### The problem
Leaving out the pictures, please retype each record exactly.

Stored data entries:
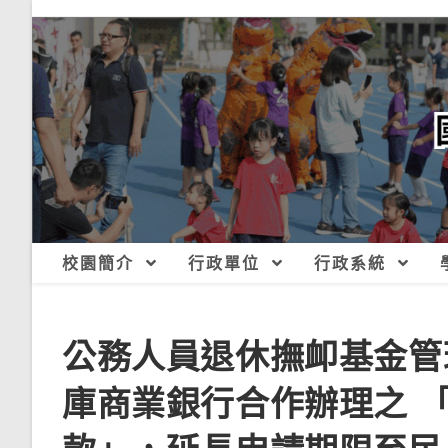
跳
轉
至
主
要
內
容
校園簡介
行政單位
行政系統
公務人員退休撫卹基金管
庫商業銀行合作辦理之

### Task result
跳
轉
至
主
要
內
容
校園簡介
行政單位
行政系統
公務人員退休撫卹基金管
庫商業銀行合作辦理之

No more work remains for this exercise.